Della Street surveyed him with exaggerated gravity. “Yes,” she said, “in your case it is. You’re working. You might hoist a drink or two, but it would run off your back like water off a duck’s stomach.” Lone Bedford laughed gleefully. Della Street turned on her reproachfully. “I didn’t say that accidentally,” she said. “I said it on purpose. It was a wisecrack.”
“I know it, dearie. That’s why I laughed.”
Della Street said, “No, one woman doesn’t laugh that way at another woman’s wisecracks — not when there’s a man in the party. She laughs courteously and politely. You didn’t laugh politely.
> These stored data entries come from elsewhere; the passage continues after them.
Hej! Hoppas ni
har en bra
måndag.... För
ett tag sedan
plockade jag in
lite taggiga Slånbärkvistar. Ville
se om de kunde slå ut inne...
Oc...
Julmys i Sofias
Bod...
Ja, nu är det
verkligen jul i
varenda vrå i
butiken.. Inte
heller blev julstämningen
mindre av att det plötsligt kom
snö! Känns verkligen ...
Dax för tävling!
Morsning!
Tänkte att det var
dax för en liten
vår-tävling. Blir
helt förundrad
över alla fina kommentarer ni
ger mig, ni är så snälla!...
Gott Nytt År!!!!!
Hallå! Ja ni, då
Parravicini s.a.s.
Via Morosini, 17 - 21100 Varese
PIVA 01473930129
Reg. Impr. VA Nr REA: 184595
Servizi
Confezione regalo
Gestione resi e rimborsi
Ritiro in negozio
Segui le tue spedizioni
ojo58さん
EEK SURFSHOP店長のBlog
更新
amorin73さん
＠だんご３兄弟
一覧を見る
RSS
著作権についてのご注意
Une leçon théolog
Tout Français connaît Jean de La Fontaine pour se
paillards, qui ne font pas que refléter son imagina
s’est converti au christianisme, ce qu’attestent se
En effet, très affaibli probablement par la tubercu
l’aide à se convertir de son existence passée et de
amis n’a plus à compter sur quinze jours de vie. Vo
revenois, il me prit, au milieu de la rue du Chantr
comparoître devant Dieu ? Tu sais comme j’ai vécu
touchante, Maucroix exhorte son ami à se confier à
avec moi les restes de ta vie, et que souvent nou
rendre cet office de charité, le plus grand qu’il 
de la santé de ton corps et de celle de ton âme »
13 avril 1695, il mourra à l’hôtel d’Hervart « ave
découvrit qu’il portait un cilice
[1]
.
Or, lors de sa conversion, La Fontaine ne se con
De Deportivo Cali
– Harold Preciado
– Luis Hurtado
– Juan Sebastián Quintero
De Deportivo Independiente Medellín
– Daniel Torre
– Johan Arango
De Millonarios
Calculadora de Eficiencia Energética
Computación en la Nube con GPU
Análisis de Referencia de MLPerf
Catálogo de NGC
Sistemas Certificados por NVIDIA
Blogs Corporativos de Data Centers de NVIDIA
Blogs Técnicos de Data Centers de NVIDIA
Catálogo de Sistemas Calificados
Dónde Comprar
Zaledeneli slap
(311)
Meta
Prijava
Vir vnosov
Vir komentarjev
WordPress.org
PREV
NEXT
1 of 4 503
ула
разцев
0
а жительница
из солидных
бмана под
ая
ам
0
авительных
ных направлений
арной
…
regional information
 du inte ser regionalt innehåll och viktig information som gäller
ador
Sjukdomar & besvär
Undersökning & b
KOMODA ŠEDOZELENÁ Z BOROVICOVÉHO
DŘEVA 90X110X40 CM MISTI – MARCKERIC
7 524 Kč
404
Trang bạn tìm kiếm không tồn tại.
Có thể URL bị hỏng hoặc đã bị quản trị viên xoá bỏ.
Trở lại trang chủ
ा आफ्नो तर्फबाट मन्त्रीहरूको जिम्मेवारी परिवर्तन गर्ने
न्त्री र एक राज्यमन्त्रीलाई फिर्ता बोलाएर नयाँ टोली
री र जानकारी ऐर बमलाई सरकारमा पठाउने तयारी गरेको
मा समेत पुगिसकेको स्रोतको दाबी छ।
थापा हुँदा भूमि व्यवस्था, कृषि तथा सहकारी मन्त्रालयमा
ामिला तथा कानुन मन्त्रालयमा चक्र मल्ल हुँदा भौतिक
You thought I was trying to say that his drinks ran off his back... Oh, skip it. It isn’t important. Who wants to waste drinks on a duck’s back?”
Lone Bedford said to Mason, “Your secretary is younger than I thought she was.”
“Indeed,” Mason said.
Della Street laughed. “What she’s getting at is that I’m too inexperienced in holding my birthdays down to have seen many of them.”
Lone Bedford said, “After all, my dear, you’ve only had five or six highballs.”
Della Street let her eyes get large and round, as she looked up at Perry Mason. “Imagine,” she said, “being so calloused that one can use the word ‘only’ in connection with five or six highballs.”
Mason said, “Well, it sounds as though it had been a perfectly gorgeous birthday.”
“Don’t use the past tense,” Lone told him. “Her birthday isn’t over until midnight. And now that you’ve put in an appearance, we’re filled with new ideas for celebrating... That reminds me, I have to put in a call myself. I’ll only be a minute.”